### WHAT TO DO
State how many lines in the listing below contain the word "Механизация", and write nothing else.

### EXERCISE INPUTS
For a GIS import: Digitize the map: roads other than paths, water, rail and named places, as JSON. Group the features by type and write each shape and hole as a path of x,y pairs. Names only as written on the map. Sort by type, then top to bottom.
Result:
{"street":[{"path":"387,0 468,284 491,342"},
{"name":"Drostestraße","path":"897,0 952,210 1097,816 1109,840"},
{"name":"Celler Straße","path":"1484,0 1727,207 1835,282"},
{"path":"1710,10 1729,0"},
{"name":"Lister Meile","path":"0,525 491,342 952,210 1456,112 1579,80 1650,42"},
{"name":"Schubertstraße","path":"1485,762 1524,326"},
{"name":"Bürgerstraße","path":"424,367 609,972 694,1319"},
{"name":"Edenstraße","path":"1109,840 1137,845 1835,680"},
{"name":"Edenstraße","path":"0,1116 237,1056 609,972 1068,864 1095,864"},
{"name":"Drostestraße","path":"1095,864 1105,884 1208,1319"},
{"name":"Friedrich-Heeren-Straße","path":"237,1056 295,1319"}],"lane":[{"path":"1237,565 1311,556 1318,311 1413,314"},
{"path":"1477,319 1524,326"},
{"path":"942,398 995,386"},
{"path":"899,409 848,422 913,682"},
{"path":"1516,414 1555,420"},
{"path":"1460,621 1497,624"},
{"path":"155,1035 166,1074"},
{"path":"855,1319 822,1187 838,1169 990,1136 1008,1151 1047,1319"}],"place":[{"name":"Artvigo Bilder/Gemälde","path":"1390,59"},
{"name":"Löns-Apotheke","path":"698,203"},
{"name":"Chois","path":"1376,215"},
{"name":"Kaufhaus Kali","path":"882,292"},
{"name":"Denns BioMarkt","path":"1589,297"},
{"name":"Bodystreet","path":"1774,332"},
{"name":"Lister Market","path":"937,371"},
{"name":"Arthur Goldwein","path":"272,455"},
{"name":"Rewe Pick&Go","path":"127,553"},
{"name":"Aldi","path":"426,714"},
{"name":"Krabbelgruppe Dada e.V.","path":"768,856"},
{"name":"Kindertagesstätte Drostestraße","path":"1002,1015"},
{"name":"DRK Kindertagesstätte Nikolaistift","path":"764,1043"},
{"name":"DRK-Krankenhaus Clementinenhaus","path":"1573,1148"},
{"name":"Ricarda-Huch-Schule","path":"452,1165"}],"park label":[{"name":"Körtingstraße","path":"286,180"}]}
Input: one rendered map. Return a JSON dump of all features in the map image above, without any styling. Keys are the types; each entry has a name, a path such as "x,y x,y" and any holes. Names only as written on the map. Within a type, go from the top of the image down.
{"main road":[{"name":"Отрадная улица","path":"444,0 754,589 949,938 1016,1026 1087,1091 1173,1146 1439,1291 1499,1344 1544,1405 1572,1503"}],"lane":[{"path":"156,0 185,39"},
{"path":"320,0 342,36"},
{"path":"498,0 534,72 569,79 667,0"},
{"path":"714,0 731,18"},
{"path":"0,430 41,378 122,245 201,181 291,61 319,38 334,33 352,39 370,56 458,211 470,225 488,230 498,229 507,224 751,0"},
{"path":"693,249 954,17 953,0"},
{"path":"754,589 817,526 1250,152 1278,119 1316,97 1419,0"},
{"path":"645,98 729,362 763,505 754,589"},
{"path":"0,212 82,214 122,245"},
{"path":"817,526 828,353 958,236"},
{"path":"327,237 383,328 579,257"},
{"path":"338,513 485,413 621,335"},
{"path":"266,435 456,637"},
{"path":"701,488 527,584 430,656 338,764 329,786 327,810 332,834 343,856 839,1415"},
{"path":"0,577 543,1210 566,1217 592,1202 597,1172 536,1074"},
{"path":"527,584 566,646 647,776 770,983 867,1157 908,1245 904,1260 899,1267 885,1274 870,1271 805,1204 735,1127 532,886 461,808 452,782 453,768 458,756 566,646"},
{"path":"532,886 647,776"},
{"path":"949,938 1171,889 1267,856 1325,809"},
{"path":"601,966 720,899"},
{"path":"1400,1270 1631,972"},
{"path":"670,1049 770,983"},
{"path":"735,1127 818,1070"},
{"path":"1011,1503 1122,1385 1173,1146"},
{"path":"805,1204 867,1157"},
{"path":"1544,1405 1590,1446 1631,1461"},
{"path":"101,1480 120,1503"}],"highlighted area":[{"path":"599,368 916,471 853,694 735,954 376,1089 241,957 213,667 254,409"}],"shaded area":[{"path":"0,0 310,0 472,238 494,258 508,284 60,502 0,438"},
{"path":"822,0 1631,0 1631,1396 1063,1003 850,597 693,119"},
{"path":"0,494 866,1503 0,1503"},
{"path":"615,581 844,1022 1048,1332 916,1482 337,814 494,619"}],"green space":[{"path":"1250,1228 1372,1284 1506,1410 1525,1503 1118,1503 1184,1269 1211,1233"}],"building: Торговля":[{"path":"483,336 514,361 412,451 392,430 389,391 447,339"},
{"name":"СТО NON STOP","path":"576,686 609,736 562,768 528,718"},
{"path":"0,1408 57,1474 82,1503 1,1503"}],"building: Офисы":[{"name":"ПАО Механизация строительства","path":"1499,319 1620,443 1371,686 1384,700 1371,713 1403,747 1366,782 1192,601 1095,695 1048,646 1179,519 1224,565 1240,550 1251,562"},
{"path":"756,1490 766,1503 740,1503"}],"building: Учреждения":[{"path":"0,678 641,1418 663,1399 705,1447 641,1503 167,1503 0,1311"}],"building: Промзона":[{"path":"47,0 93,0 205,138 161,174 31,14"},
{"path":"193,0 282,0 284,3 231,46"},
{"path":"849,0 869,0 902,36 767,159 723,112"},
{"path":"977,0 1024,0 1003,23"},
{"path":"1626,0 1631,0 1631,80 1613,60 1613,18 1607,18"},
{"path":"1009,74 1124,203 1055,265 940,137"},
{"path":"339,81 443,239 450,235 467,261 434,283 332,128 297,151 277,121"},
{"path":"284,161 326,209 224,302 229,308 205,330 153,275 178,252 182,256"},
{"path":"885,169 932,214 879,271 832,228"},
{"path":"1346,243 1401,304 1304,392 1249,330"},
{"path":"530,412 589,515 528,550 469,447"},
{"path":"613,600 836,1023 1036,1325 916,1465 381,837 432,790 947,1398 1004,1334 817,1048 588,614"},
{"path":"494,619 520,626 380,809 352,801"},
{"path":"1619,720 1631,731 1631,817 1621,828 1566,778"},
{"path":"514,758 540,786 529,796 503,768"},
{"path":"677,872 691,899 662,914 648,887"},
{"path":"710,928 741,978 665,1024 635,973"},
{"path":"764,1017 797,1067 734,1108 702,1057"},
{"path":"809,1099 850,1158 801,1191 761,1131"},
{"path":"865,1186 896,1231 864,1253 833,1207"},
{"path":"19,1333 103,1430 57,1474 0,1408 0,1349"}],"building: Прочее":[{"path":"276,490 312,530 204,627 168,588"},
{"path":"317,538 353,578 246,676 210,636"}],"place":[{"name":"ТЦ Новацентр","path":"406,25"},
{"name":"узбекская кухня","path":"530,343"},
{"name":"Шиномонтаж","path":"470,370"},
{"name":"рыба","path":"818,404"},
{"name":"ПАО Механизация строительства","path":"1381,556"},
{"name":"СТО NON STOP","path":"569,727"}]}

### SOLUTION TO THIS TASK
2